After 14 years, 20+ volumes and overwhelming demand, Vinland Saga is scheduled to have its own anime adaptation this summer in 2019. For some of you that are dedicated manga readers, you probably don’t need any explanation as to why you NEED to watch Vinland Saga; but there are those that don’t read manga and need to know about this series. For the last few years, it has won numerous awards. In 2009, it won the Grand Prize in the manga category of the Japanese Media Arts Awards, and it won the Best Manga from Kodansha Manga Awards back in 2012. Beyond these recognitions, what is it about this series in anime form that you NEED to watch?
It is Loosely Based on True Stories and Myths
Granted manga and anime are Japanese in nature, but every now and then, they can adapt stories from other cultures and that’s where Vinland Saga comes in. Vinland Saga loosely tells the tales of 11th century Vikings. The title of the manga is an obvious reference to The Vinland Sagas, two 13th century Icelandic texts which are separated as The Saga of the Greenlanders, and The Saga of Erik the Red. The main character of this series is Erik the Red’s song, Thorfinn Karlsefni, who is mostly portrayed as a young man in the manga. However, the manga and the upcoming anime do take some liberties to tell to make it feel more Japanese. So, if you’re into Vikings or Norse mythology, this is a MUST SEE!
If there’s one thing we can promise, you are going to get some crazy action. Do you enjoy Berserk’s bloody and violent action? Then that’s pretty much what you’re getting with Vinland Saga based on what we have seen in the manga. Considering that it’s going to air on Amazon Prime, we can anticipate there won’t be any needless censoring. While don’t expect anything too over the top and ridiculous like in Final Fantasy VII: Advent Children, it knows how to keep the action grounded in reality. When it does go to certain extremities, the series does an excellent job of explaining and demonstrating why a certain character can do something crazy, which we wish to avoid for now due to spoilers for those who have no familiarity with the manga. Based on what we’ve seen in the trailers, we’re positive that the anime is on the right track of portraying the original manga’s intense violence by sparking in some emotional content.
Great Art and Animation
OK, we can admit that this is just based on mere trailers, but considering what has been shown so far, not only does the design stay faithful to the original manga, its resolution and tones capture how the manga covers does their own respective coloring as well. Considering the Nordic nature of the original source material and culture, you have a lot of tall, blonde, white people wearing Viking armor and riding on Viking boats. Plus, the frame rate, panning, and cinematography does a great job of capturing not just the action, but giving you a context of the environments of the 11th century with Northern Europe’s snowy environments and the vastness of the sea. Even for those long familiar with the manga, the techniques shown in the trailer should be a good indication that this anime can help make the material give a sense of freshness. Last, no CG or cel-shading!
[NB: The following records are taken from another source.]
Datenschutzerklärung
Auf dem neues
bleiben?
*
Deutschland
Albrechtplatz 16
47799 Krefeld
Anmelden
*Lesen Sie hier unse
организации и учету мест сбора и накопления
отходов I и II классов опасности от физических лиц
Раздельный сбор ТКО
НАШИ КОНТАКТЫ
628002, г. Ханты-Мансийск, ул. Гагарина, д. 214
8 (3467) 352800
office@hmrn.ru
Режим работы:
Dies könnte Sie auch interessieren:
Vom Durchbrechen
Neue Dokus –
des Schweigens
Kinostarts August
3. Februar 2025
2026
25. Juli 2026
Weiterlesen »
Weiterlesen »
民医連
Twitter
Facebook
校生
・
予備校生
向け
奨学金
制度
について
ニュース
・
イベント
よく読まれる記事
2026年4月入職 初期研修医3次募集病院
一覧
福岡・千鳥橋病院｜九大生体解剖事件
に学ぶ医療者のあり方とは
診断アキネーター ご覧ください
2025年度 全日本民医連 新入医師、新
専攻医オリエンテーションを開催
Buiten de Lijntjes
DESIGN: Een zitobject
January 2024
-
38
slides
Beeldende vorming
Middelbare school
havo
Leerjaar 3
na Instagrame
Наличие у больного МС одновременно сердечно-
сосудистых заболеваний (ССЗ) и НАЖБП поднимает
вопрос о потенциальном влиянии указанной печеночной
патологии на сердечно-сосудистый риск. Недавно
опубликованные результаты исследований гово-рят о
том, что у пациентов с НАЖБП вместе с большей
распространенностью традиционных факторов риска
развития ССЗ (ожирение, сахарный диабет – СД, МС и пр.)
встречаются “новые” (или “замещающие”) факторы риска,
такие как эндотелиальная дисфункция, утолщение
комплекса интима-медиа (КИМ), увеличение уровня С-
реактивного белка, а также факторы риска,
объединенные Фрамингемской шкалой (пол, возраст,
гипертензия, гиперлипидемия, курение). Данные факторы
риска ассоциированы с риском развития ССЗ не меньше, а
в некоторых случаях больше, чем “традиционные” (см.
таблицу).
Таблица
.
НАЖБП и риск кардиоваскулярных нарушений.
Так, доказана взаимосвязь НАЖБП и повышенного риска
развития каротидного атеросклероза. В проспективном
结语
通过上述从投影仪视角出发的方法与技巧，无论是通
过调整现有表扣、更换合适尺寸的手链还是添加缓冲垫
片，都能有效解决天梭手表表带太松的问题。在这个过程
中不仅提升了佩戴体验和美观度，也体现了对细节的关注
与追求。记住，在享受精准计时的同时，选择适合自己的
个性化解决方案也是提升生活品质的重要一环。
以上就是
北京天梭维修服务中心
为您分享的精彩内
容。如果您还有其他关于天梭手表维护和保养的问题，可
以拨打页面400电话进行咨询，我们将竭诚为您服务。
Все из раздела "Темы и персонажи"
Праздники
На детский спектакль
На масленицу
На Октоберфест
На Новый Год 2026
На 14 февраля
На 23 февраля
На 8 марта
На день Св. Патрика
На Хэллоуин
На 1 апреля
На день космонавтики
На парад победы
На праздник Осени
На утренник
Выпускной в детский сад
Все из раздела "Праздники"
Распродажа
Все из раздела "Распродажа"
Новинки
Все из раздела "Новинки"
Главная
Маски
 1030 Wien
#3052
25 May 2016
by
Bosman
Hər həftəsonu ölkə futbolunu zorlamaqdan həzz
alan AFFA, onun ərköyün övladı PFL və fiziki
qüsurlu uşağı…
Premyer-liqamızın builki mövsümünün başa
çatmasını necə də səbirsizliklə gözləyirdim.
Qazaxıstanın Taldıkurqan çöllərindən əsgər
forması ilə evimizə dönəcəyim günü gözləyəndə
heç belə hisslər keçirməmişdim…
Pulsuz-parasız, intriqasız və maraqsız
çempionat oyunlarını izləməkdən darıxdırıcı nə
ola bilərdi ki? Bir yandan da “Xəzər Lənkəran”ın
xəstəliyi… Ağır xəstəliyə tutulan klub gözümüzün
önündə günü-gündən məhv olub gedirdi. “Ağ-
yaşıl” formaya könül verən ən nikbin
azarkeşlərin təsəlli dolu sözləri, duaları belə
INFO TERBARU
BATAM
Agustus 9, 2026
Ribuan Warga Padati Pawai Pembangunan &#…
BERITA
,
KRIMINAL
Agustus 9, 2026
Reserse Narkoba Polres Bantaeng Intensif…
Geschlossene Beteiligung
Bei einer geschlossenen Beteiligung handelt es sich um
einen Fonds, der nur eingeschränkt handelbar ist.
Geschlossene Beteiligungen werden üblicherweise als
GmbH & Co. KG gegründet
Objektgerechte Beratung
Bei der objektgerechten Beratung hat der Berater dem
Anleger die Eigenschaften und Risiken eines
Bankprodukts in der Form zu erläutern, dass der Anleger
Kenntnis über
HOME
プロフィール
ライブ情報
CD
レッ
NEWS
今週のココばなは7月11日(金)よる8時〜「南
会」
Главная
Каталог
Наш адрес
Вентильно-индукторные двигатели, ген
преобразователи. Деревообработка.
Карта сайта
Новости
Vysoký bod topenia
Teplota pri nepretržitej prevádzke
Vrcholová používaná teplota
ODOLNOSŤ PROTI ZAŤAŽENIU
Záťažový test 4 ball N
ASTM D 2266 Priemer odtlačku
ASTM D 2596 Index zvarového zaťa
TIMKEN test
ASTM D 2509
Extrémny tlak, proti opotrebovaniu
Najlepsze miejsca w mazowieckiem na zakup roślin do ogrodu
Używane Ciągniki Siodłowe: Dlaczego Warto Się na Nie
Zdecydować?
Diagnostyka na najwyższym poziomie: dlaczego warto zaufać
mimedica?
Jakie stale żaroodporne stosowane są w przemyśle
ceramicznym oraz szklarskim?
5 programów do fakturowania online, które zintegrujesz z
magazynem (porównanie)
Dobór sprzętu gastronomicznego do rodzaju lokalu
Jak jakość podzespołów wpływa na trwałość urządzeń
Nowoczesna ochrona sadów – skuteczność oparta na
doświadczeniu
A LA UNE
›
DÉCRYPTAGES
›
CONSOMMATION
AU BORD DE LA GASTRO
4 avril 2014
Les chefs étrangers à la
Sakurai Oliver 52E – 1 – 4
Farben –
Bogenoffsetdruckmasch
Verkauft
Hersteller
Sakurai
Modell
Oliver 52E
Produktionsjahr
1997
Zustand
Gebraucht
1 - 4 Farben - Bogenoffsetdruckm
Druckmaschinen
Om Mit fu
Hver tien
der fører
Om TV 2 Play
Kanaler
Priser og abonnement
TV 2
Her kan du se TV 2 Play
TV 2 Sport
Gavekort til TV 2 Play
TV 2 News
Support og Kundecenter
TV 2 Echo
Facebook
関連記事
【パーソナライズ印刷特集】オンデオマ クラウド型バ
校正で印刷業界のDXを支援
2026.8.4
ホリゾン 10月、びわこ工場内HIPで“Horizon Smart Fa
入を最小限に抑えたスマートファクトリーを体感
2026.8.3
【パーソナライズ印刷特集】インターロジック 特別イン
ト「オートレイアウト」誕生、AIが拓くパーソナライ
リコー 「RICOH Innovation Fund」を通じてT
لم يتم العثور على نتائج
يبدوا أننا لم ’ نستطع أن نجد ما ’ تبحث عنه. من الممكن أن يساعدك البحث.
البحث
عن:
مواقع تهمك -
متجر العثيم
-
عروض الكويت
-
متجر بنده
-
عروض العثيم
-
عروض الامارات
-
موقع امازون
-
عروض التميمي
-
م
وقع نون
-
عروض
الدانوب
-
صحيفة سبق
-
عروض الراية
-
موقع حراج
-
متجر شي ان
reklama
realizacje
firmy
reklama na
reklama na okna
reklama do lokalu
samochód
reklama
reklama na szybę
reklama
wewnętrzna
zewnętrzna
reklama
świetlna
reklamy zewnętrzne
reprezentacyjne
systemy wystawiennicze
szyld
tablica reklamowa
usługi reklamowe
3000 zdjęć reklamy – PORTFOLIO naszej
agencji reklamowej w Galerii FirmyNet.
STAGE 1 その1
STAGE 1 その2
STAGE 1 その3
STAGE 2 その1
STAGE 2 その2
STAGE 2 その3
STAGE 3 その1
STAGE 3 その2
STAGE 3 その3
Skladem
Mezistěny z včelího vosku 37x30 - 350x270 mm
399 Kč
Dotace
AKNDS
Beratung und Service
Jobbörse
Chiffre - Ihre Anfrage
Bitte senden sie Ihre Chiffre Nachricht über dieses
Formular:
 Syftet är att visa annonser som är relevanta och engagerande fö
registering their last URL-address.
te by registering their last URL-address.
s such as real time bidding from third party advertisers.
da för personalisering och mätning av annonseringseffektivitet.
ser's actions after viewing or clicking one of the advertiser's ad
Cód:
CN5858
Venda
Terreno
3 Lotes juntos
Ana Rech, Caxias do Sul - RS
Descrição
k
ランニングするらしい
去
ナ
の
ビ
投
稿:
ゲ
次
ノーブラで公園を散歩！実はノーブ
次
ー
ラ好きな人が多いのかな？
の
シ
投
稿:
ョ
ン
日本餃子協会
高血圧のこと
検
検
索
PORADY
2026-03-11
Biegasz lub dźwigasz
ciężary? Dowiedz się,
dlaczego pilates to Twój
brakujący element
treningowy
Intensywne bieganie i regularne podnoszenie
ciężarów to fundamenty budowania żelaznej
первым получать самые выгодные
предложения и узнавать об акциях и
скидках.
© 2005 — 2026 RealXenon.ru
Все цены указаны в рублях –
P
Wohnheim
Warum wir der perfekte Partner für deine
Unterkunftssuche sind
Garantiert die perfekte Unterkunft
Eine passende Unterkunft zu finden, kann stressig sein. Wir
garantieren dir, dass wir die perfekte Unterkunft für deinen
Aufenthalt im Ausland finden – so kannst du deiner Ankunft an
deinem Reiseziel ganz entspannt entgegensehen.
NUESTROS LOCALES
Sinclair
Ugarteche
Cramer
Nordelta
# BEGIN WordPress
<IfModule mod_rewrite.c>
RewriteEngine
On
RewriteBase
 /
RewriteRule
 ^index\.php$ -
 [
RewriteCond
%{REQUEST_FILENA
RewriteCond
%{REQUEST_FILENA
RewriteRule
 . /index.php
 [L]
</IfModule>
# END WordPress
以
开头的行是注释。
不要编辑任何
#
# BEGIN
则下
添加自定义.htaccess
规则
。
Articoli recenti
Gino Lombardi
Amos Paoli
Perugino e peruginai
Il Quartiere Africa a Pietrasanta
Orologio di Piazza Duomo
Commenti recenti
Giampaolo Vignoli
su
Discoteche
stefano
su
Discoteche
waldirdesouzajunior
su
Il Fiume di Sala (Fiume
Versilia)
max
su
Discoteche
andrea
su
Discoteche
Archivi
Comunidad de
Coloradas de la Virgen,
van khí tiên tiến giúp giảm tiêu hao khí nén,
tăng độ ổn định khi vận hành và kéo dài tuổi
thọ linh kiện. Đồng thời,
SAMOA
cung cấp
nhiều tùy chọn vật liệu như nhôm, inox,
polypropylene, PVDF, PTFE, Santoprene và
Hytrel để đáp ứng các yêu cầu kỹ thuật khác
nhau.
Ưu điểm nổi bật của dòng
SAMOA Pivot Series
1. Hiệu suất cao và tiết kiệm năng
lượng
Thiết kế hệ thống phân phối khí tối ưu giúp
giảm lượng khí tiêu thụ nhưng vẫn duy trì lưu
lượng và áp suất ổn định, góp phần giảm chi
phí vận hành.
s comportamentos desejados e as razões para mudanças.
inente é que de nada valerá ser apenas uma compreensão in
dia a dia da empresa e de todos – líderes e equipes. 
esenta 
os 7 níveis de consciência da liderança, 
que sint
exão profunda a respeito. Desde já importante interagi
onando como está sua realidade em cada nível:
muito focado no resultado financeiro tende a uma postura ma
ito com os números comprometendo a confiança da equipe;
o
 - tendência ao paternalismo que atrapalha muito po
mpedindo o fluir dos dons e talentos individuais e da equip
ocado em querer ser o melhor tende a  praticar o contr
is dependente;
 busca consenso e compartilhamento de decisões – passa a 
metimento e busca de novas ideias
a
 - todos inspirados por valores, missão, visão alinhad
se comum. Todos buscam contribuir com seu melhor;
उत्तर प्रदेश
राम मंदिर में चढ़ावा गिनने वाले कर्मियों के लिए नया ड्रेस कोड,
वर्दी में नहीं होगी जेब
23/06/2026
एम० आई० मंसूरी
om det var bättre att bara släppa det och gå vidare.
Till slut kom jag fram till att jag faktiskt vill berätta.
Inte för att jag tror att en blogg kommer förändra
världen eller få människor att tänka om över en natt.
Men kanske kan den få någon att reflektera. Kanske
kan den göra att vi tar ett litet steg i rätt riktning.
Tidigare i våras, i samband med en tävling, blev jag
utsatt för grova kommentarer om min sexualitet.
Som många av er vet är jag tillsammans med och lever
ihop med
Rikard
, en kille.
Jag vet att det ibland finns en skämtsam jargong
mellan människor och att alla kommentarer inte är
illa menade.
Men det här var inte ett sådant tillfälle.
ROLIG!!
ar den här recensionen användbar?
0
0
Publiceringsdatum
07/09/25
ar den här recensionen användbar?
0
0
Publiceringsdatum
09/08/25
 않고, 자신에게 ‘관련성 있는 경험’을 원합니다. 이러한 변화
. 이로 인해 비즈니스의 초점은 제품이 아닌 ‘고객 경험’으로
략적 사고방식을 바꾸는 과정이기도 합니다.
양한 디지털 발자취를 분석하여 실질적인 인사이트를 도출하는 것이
This adaptation has a great mix of both experienced and up and coming with its selected voice talents. Playing Thorfinn is Shizuka Ishigami as a boy, and we have Yuto Uemura as he becomes a young man. You probably know Shizuka Ishigami as Renge from Rinne, Izumi from Shokugeki no Souma, and as Ryota in That Time I Got Reincarnated as a Slime. As for Yuto Uemura, as Atsushi in Bungou Stray Dogs, Gai in Sword Gai, and Amajiki in the third installment to My Hero Academia. For some of the more experienced seiyuu members, we have Naoya Uchida as the voice of Askeladd. You likely know him as Doc Q in One Piece, Hayato Jin in Getter Robo Armageddon, and as Madara in Naruto. For Thorkell, he is voiced by one of the industry’s greats, Akio Otsuka, who you likely know as Batou in Ghost in the Shell, the Japanese voice of Snake in Metal Gear Solid, and as Gus in Carole & Tuesday. Based on the trailers, they do a great job of capturing the intense nature of the series and hope to hear more when the series premieres.
All we need left is to hear the rest of the music beyond the trailer. We are positive that the in-series soundtrack needs something appropriate with loud horns and drums to reflect the atmosphere and culture of the series. Other than that, we’re positive most fans are anticipating that the opening and/or ending themes are going to use something more modern and intense, and we’re fine with that. Though the series is presently confirmed for 24 episodes based on what we’ve seen, we’re positive in the near future, we can get more. For a series that’s been 14 years in the making, I’m sure we can a new season sometime by next year. For now, let’s enjoy what we’re going to get this summer.